»»

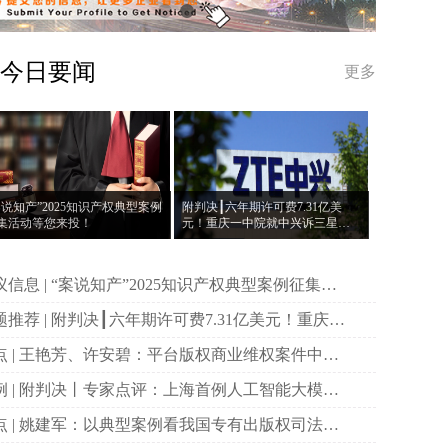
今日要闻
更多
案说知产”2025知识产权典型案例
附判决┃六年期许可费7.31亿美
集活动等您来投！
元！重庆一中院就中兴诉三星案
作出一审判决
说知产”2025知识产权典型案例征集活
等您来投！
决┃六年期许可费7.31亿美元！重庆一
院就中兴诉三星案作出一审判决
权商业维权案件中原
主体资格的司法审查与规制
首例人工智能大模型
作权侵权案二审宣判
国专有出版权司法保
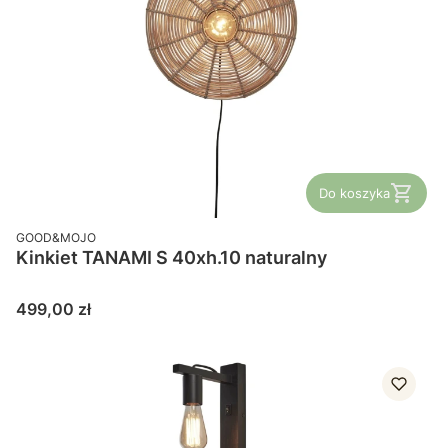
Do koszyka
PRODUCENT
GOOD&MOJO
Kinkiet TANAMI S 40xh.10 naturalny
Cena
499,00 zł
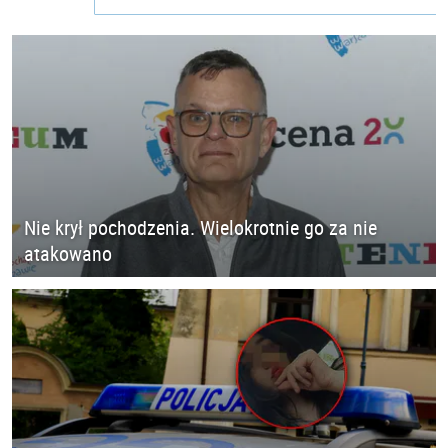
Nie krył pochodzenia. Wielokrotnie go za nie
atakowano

««

__Task objective__
Repeat each entry exactly. Pictures do not belong in the copy.

__Your solution__
今日要闻
更多
案说知产”2025知识产权典型案例
附判决┃六年期许可费7.31亿美
集活动等您来投！
元！重庆一中院就中兴诉三星案
作出一审判决
说知产”2025知识产权典型案例征集活
等您来投！
决┃六年期许可费7.31亿美元！重庆一
院就中兴诉三星案作出一审判决
权商业维权案件中原
主体资格的司法审查与规制
首例人工智能大模型
作权侵权案二审宣判
国专有出版权司法保
Do koszyka
PRODUCENT
GOOD&MOJO
Kinkiet TANAMI S 40xh.10 naturalny
Cena
499,00 zł
Nie krył pochodzenia. Wielokrotnie go za nie
atakowano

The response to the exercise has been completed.